Across the entries below, work out how many lines contain "Development". Please give the number only.

START Records supplied

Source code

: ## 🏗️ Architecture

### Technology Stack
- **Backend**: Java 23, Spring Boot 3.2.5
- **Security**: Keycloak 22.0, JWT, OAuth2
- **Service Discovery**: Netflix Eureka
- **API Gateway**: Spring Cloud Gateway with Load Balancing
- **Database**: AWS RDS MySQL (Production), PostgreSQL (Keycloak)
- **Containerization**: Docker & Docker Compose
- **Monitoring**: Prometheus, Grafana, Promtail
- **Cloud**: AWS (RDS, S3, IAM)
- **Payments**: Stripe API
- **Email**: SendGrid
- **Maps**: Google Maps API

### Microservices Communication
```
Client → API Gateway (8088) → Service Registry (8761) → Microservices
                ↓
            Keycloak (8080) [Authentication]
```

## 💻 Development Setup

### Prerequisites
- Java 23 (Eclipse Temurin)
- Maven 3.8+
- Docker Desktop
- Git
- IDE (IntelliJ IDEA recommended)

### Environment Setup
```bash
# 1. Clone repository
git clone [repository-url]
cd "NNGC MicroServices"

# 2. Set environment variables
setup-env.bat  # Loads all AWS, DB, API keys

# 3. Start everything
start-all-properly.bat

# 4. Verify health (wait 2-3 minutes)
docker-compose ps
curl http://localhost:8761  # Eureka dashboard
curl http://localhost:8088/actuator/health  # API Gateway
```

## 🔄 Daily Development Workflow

END Records supplied

■ **Result**:
2